Exercise: Nothing in the data may be altered; the answer is a verbatim copy of it.

**********

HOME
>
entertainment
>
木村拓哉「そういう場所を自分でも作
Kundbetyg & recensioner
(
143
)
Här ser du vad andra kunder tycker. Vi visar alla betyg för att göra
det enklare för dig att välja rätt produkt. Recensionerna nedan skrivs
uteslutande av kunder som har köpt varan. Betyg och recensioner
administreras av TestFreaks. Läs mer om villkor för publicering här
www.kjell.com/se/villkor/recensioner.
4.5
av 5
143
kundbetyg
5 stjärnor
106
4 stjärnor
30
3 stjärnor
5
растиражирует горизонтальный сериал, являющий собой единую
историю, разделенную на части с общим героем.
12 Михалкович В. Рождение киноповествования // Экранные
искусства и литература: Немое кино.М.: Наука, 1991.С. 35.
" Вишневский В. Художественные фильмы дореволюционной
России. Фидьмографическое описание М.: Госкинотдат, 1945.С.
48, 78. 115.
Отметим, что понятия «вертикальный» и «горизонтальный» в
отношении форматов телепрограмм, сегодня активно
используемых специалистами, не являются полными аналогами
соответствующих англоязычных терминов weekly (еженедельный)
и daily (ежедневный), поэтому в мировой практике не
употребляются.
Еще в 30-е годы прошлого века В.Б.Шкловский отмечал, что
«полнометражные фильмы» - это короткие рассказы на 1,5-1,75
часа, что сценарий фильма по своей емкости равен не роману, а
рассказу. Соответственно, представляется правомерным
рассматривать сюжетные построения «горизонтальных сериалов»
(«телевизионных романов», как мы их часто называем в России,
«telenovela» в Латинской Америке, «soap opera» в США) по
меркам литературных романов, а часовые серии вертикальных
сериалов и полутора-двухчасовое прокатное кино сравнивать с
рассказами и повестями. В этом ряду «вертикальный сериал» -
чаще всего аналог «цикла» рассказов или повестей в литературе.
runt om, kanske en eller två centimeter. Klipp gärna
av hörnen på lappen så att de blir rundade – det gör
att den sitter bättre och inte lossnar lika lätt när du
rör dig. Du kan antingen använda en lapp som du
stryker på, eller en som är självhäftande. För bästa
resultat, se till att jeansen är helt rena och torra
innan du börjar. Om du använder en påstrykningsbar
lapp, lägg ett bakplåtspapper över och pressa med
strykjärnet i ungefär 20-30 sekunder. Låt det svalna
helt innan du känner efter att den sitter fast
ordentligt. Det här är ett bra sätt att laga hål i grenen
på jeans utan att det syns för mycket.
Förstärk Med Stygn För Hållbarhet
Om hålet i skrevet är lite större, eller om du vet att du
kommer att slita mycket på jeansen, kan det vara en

**********

Completed task:
HOME
>
entertainment
>
木村拓哉「そういう場所を自分でも作
Kundbetyg & recensioner
(
143
)
Här ser du vad andra kunder tycker. Vi visar alla betyg för att göra
det enklare för dig att välja rätt produkt. Recensionerna nedan skrivs
uteslutande av kunder som har köpt varan. Betyg och recensioner
administreras av TestFreaks. Läs mer om villkor för publicering här
www.kjell.com/se/villkor/recensioner.
4.5
av 5
143
kundbetyg
5 stjärnor
106
4 stjärnor
30
3 stjärnor
5
растиражирует горизонтальный сериал, являющий собой единую
историю, разделенную на части с общим героем.
12 Михалкович В. Рождение киноповествования // Экранные
искусства и литература: Немое кино.М.: Наука, 1991.С. 35.
" Вишневский В. Художественные фильмы дореволюционной
России. Фидьмографическое описание М.: Госкинотдат, 1945.С.
48, 78. 115.
Отметим, что понятия «вертикальный» и «горизонтальный» в
отношении форматов телепрограмм, сегодня активно
используемых специалистами, не являются полными аналогами
соответствующих англоязычных терминов weekly (еженедельный)
и daily (ежедневный), поэтому в мировой практике не
употребляются.
Еще в 30-е годы прошлого века В.Б.Шкловский отмечал, что
«полнометражные фильмы» - это короткие рассказы на 1,5-1,75
часа, что сценарий фильма по своей емкости равен не роману, а
рассказу. Соответственно, представляется правомерным
рассматривать сюжетные построения «горизонтальных сериалов»
(«телевизионных романов», как мы их часто называем в России,
«telenovela» в Латинской Америке, «soap opera» в США) по
меркам литературных романов, а часовые серии вертикальных
сериалов и полутора-двухчасовое прокатное кино сравнивать с
рассказами и повестями. В этом ряду «вертикальный сериал» -
чаще всего аналог «цикла» рассказов или повестей в литературе.
runt om, kanske en eller två centimeter. Klipp gärna
av hörnen på lappen så att de blir rundade – det gör
att den sitter bättre och inte lossnar lika lätt när du
rör dig. Du kan antingen använda en lapp som du
stryker på, eller en som är självhäftande. För bästa
resultat, se till att jeansen är helt rena och torra
innan du börjar. Om du använder en påstrykningsbar
lapp, lägg ett bakplåtspapper över och pressa med
strykjärnet i ungefär 20-30 sekunder. Låt det svalna
helt innan du känner efter att den sitter fast
ordentligt. Det här är ett bra sätt att laga hål i grenen
på jeans utan att det syns för mycket.
Förstärk Med Stygn För Hållbarhet
Om hålet i skrevet är lite större, eller om du vet att du
kommer att slita mycket på jeansen, kan det vara en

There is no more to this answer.